[KUMPULAN TUGAS]:
**1.** Menurut teks tentang reformasi sekolah, apa penghambat pertama laju reformasi sekolah?
**2.** Tuliskan ulang secara persis bagian teks tentang reformasi sekolah antara "Ketika rezim Orde" dan "antaretnis, atau antarkelompok.", termasuk kedua bagian tersebut.

[TEKS BACAAN]:
• • • • •
Reformasi Sekolah, Kepemimpinan Feodalistis, dan KTSP

Kategori Pendidikan Oleh

Ketika rezim Orde Baru di bawah kepemimpinan Soeharto tumbang pada bulan Mei 1998, serta-merta angin reformasi berhembus kencang di berbagai lapis dan lini kehidupan masyarakat. Kran demokrasi yang selama ini mampet(-pet) terbuka lebar-lebar hingga nyemprot ke mana-mana. Unjuk rasa marak di jalan-jalan protokol. Rakyat seperti terbebas dari ruang karantina dan sel penjara yang busuk. Atmosfer sosial dan politik menjadi demikian bebas dan terbuka. Semua kalangan terbius dalam aroma kebebasan yang berlewah; terjebak dalam suasana euforia. Kebebasan yang begitu terbuka tak jarang membuat banyak orang “mabuk” reformasi. Semua orang ingin berlomba melakukan reformasi dengan cara mereka sendiri. Sedemikian jauh reformasi berjalan di atas panggung sosial-politik negeri sampai-sampai menimbulkan dampak terjadinya konflik horisontal dan terbuka antarkampung, antaretnis, atau antarkelompok.

reformasi.jpgLantas, bagaimana dengan reformasi dalam dunia pendidikan (baca: persekolahan) kita? Harus diakui, reformasi di dunia persekolahan kita berjalan lamban, kalau tidak boleh dibilang “jalan di tempat”. Menurut hemat saya, paling tidak ada tiga penghambat laju reformasi sekolah. Pertama, faktor kepemimpinan sekolah yang cenderung masih bergaya feodalistis. Ini merupakan faktor kultural yang amat sulit untuk diubah. Masih amat jarang kepala sekolah di negeri ini yang dengan amat sadar mau melakukan perubahan. Status quo dan kenyamanan merupakan jalan yang paling gampang bagi seorang kepala sekolah untuk tetap menduduki kursinya. Ironisnya, ketika ada guru yang dengan kreatif mencoba melakukan inovasi pembelajaran di kelas dianggap “nyleneh” dan tidak becus mengajar, apalagi kalau suasana kelas ramai. Kepemimpinan semacam itu tak lepas dari proses rekruitmen yang salah urus. Untuk menjadi seorang kepala sekolah, mereka tak jarang harus menebusnya dengan duwit puluhan juta rupiah. Bagaimana mungkin bisa mengharapkan kinerja kepala sekolah yang bermutu kalau proses awalnya saja sudah amburadul dan beraroma suap? Nalar awam pun bisa menebak kalau selama menjadi kepala sekolah, mereka hanya akan berupaya bagaimana caranya agar uang yang digunakan untuk membeli jabatan bisa secepatnya impas.
• • • • •
[DATA MENTAH]:
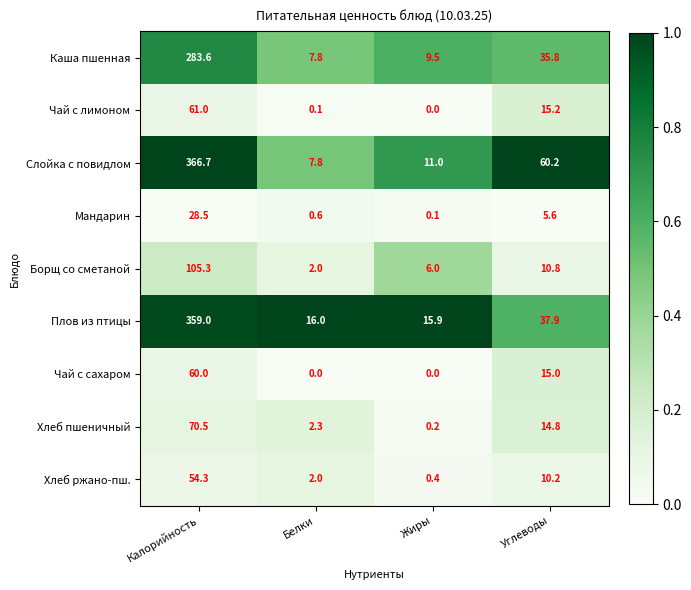

What is the sum of all Хлеб пшеничный values?

87.8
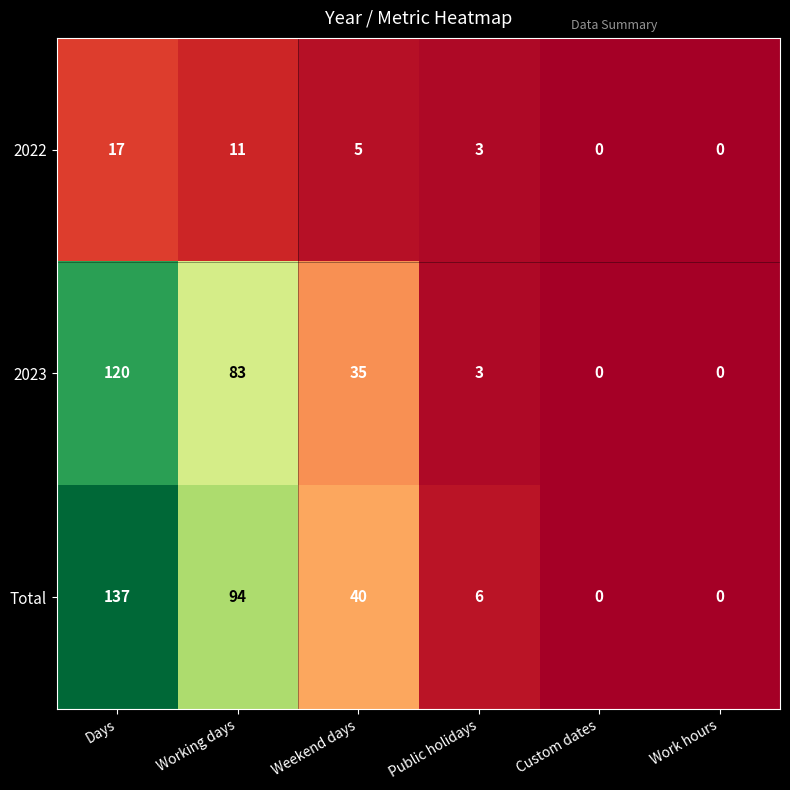

Rank the series at Working days from highest to lowest value.

Total, 2023, 2022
• • • • •
[HASIL LATIHAN]:
**1.** Faktor kepemimpinan sekolah yang cenderung masih bergaya feodalistis.

**2.**
Ketika rezim Orde Baru di bawah kepemimpinan Soeharto tumbang pada bulan Mei 1998, serta-merta angin reformasi berhembus kencang di berbagai lapis dan lini kehidupan masyarakat. Kran demokrasi yang selama ini mampet(-pet) terbuka lebar-lebar hingga nyemprot ke mana-mana. Unjuk rasa marak di jalan-jalan protokol. Rakyat seperti terbebas dari ruang karantina dan sel penjara yang busuk. Atmosfer sosial dan politik menjadi demikian bebas dan terbuka. Semua kalangan terbius dalam aroma kebebasan yang berlewah; terjebak dalam suasana euforia. Kebebasan yang begitu terbuka tak jarang membuat banyak orang “mabuk” reformasi. Semua orang ingin berlomba melakukan reformasi dengan cara mereka sendiri. Sedemikian jauh reformasi berjalan di atas panggung sosial-politik negeri sampai-sampai menimbulkan dampak terjadinya konflik horisontal dan terbuka antarkampung, antaretnis, atau antarkelompok.